That makes it sound like solar panels are being used to convert heat into electricity to convert back into heat to light a cigarette.
No… what we have here, is a magnifying glass concentrating the light rays onto a specific spot and to a specific temperature of greater than 451F (the temperature at which paper catches fire - look up Ray Bradbury) …
I suppose it is a viable solution if you aren’t into getting free packs of matches over at the hostess bar [a trip to a hostess bar could cost one ¥10- to ¥50,000 (US$100-500) in booze and female company, so “free matches” is a bit of a misnomer.]
But… this is Japan… and despite being known as “the land of the rising sun”, I can state from personal experience over 3+ years there, that it ain’t always sunny in Japan…
It’s more like cloudy with a chance of sun… or smog… or rain… at least where I lived, which was a mere 100 kilometers or so north of Tokyo.
And what if you did live in Tokyo… I’ve walked around the streets of that city (usually hopelessly lost)… and dammit, those huge skyscrapers really block out whatever natural sunlight there is from the sun. Even looking at my watch and then up in the sky, I couldn't figure out what direction I was walking. Lost is a direction, right?
Of course, this is even supposing you has the time to use a magnifying glass to light your cigarette— shouldn’t you be working?
Also, for those of you who smoke and don’t use lighters—cost of butane for a Zippo, or plastic lighters—disposal in landfill—I could see that you could save the environment by not having to waste matches… the wood products…

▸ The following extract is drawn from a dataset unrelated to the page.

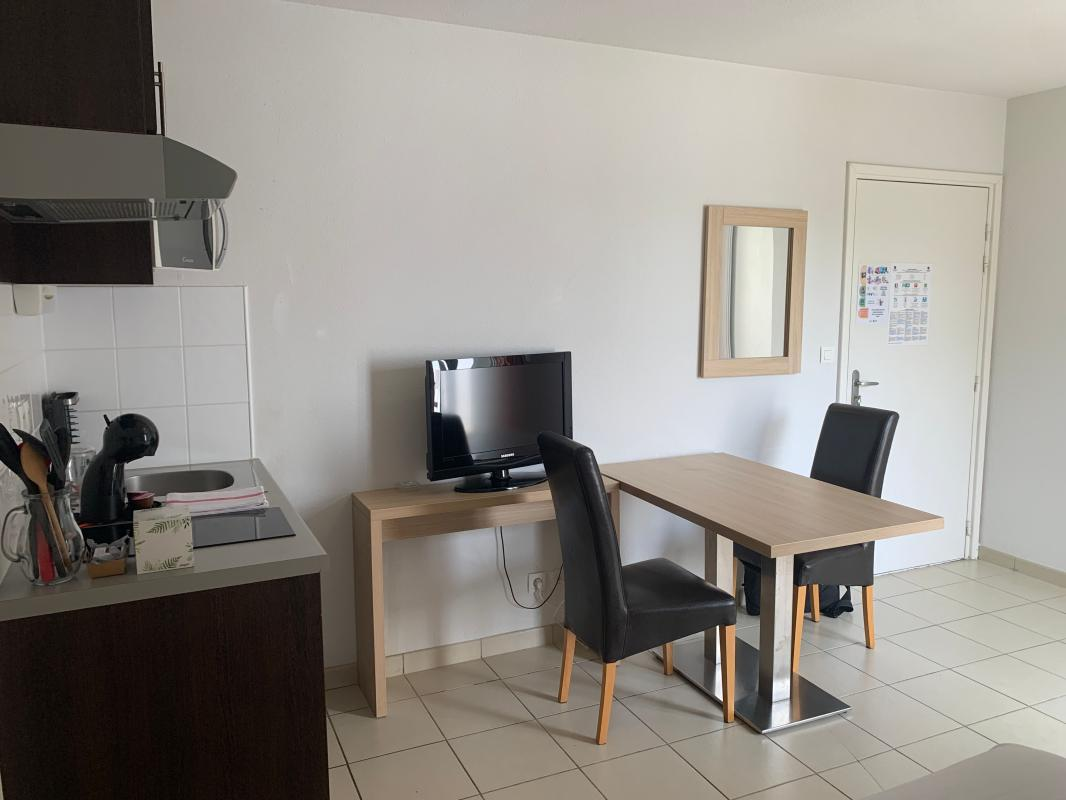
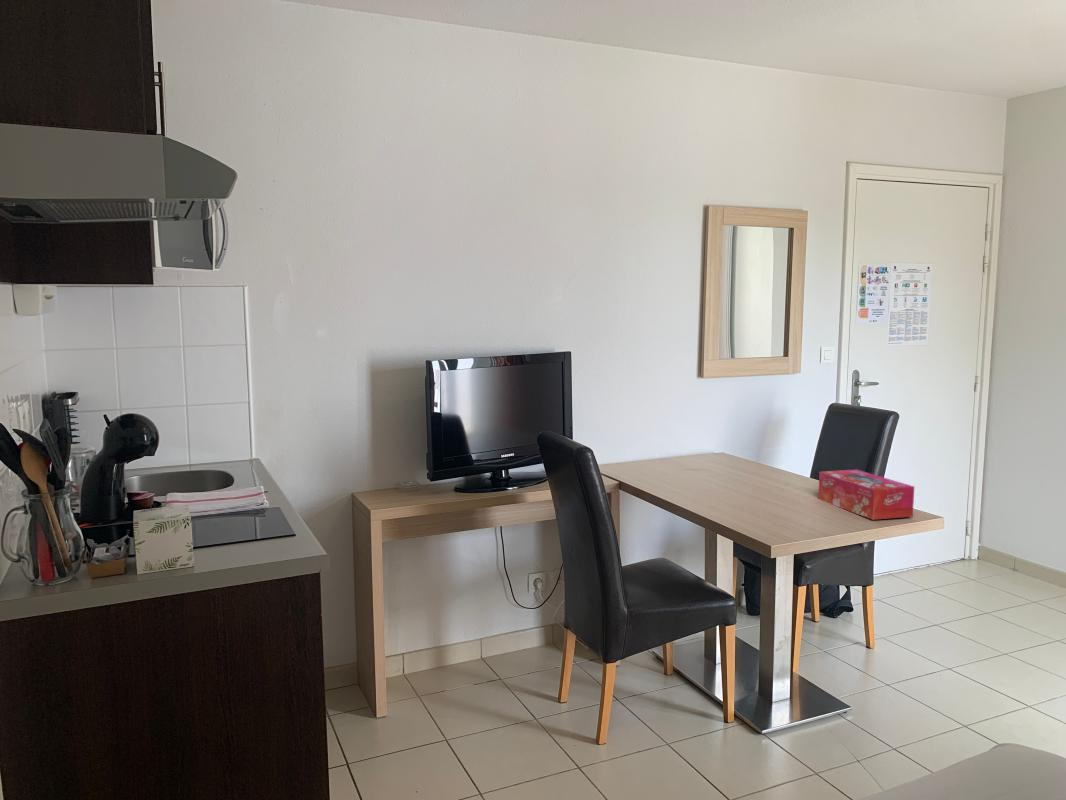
+ tissue box [817,469,915,521]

So yeah… save the trees… and then you can just throw your solar-powered used cigarette down onto the street… that’ll disintegrate and become nothing right?

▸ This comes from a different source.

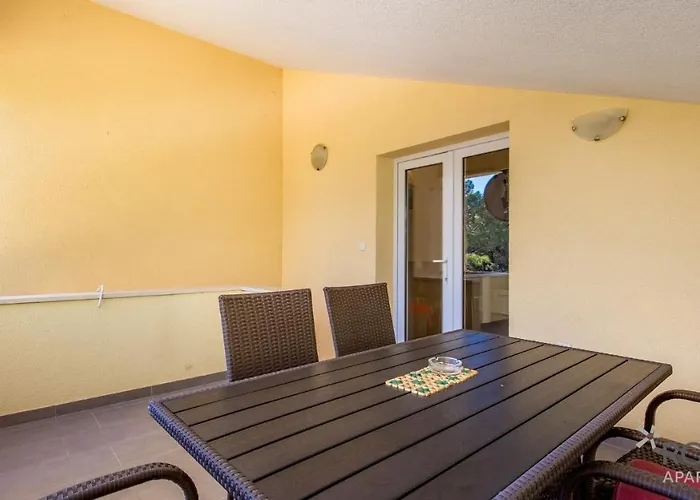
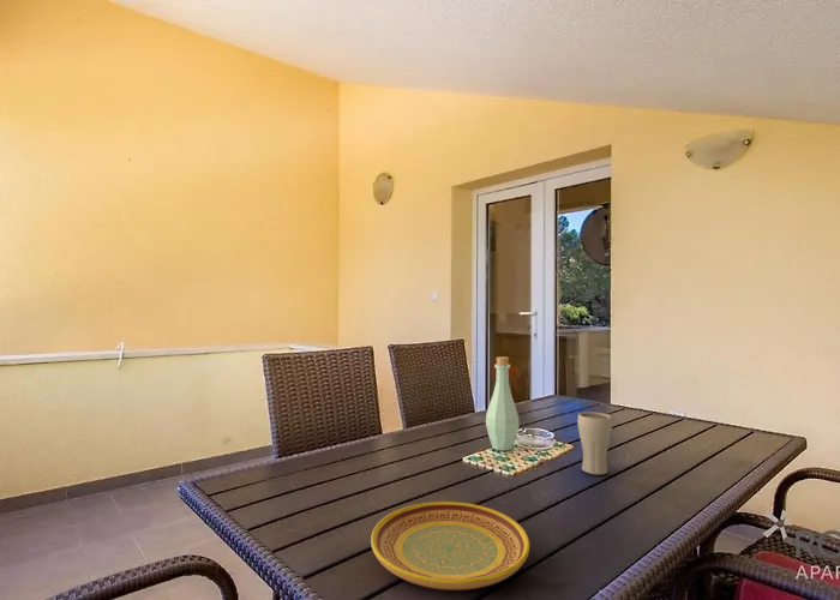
+ bottle [485,355,520,451]
+ plate [370,500,530,592]
+ drinking glass [577,410,613,476]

I’m not sure that this was someone’s actual invention for the mass market, but rather I can see how it was someone having some fun with a basically useless gadget.

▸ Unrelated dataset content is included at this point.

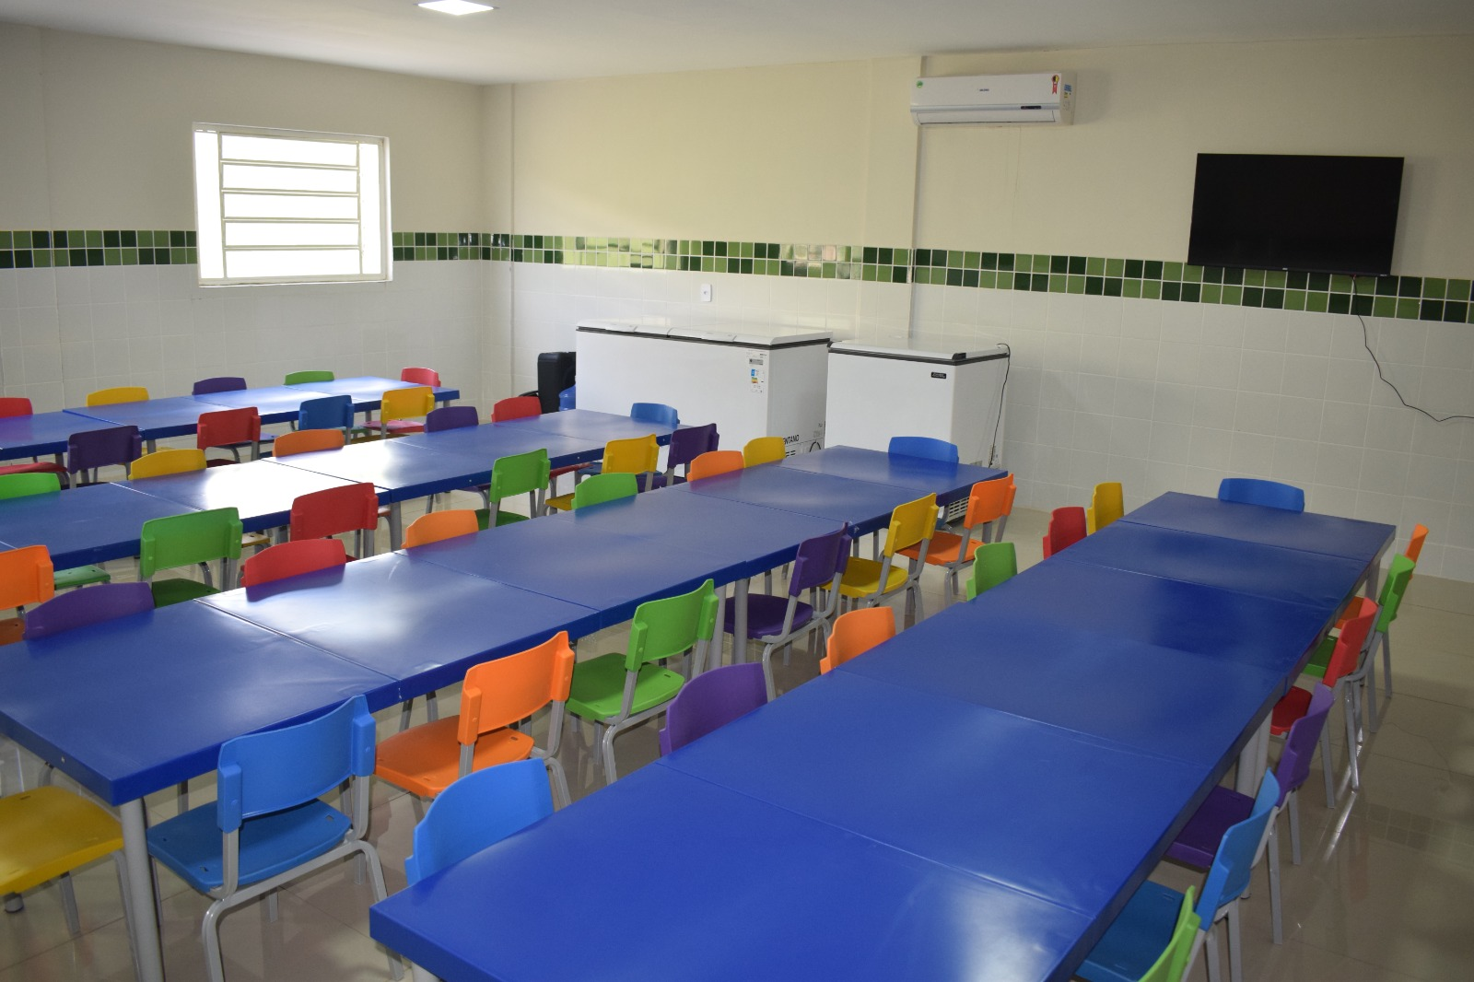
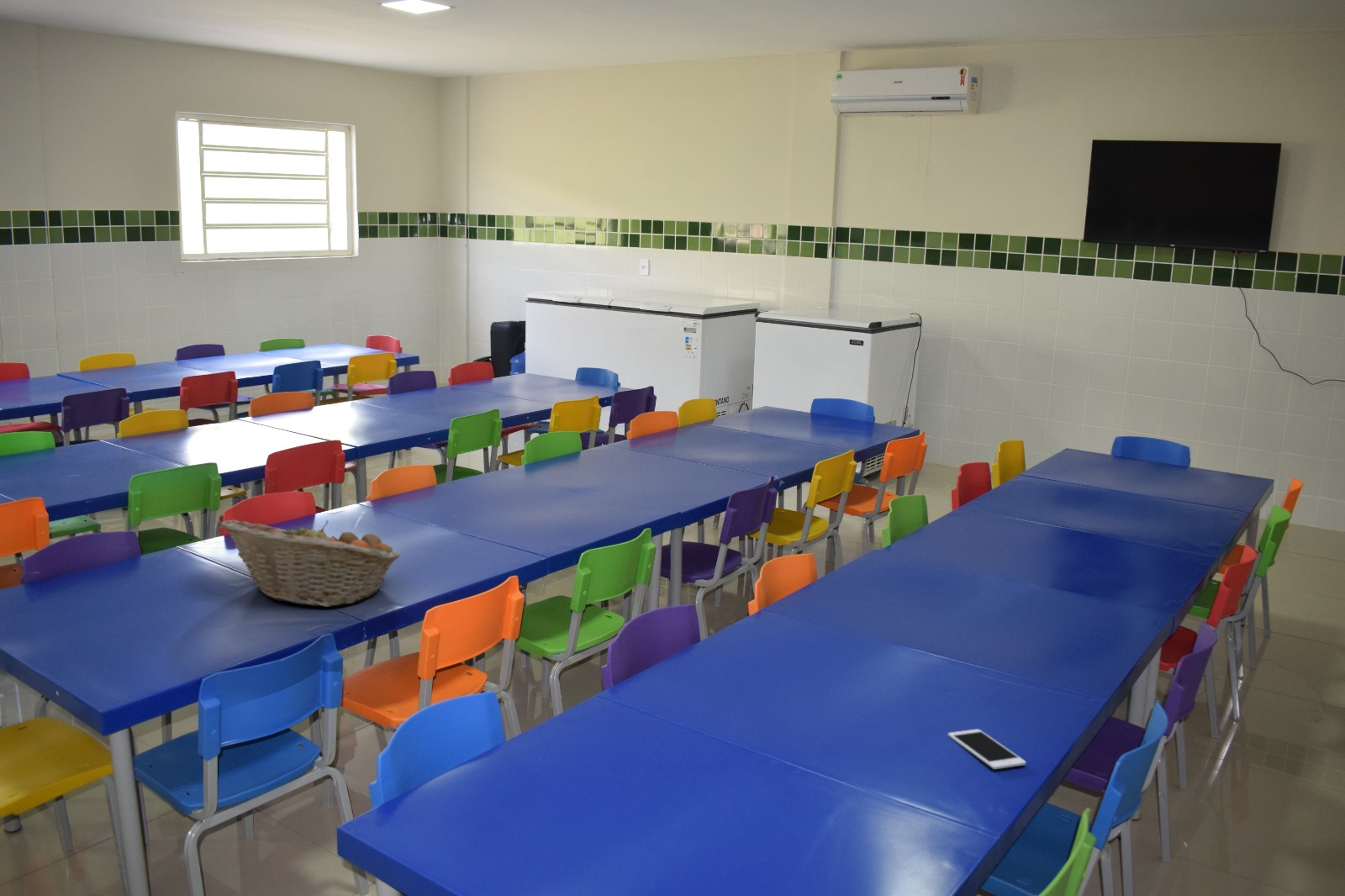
+ cell phone [947,729,1026,770]
+ fruit basket [219,519,401,608]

… like those long cigarette holders.
|“My doctor told me to stay away from cigarettes.”|
|"Look at me! I'm just as sexy as Audrey Hepburn," says a time-traveling U.S. president Franklin D. Roosevelt in 1943.|
I did that once.
In Japan, at the base of my apartment in Ohtawara-shi, Tochigi-ken... one night I found a pack of menthol Kool cigarettes in a vending machine that some drunk paid for and stumbled off without.
Not being a smoker then, but bored and curious, I cracked it open, used a pack of matches I had on me—probably from some tourist spot I visited... I always picked up matchbooks for Matthew, whom I believe collected them while we were in Japan—and as the flame approached the cigarette, a cold wind blew the flame into my beard turning a portion of it to ash while also managing to singe my face.
I suppose if I had a cigarette holder like Audrey Hepburn or old FDR have in the photo above, or if I had a solar-powered cigarette lighter, what with it being night, I could have avoided my temporary disfigurement.